Thursday, January 21, 2010

Your Salary is Showing

I am excited to be starting a part-time internship with the Georgia Public Policy Foundation! In 2008, Georgia passed the Transparency in Government Act,
to provide for audits and the examination of books and records; to provide for the creation and maintenance of a website which provides public access to certain state expenditure information...

This means there is now a dearth of publicly available data. Citizens can explore the Georgia Transparency website or the Open Georgia website to find extensive data on education, expenditures, salary and travel reimbursements, financial reports, and program reviews. If you play around in the salaries and travel reimbursements search tool, you can actually see a name by name list of pay to employees of the State of Georgia and employees of local boards of education.

For example, UGA President Michael Adams had nearly double the salary of any other University System of Georgia president. He made $607,417.98 plus travel reimbursement of $7,779.14. Some of my friends are graduate assistants, and sure enough, they're in the system too. Somehow it seems creepier for me to check their salaries, though. I even found myself four times (for different positions in different years).
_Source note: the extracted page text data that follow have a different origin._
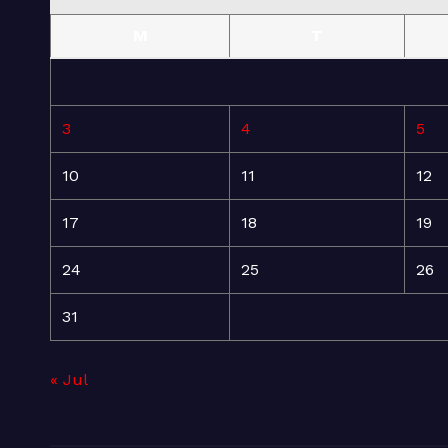
M
T
3
4
5
10
11
12
17
18
19
24
25
26
31
« Jul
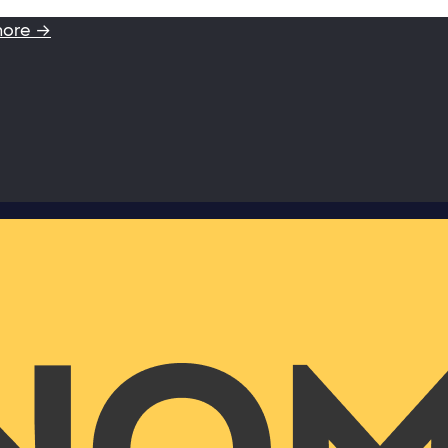
more →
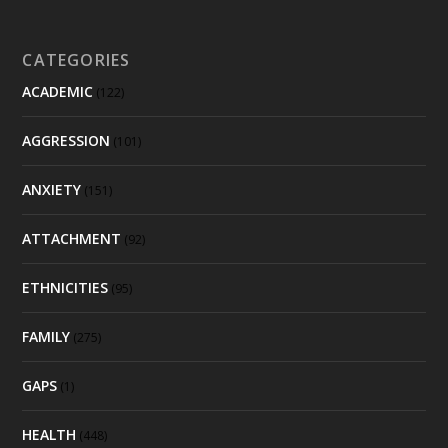
CATEGORIES
ACADEMIC
(122)
AGGRESSION
(101)
ANXIETY
(151)
ATTACHMENT
(92)
ETHNICITIES
(95)
FAMILY
(275)
GAPS
(1)
HEALTH
(448)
The main purpose of the data is not to allow graduate students to check whose stipend is the least meager. The hope is that transparency will lead to efficiency. Taxpayers in one county may notice that their county spends significantly more per capita for a particular service than other comparable counties. Then they could pressure their local government to find a more efficient way of providing that service in order to lower their taxes. Right now, the data is so many layers deep that it would take a REALLY dedicated and statistically-adept taxpayer to figure out this kind of thing. So one project I may work on is some of the initial analysis and making things more user friendly.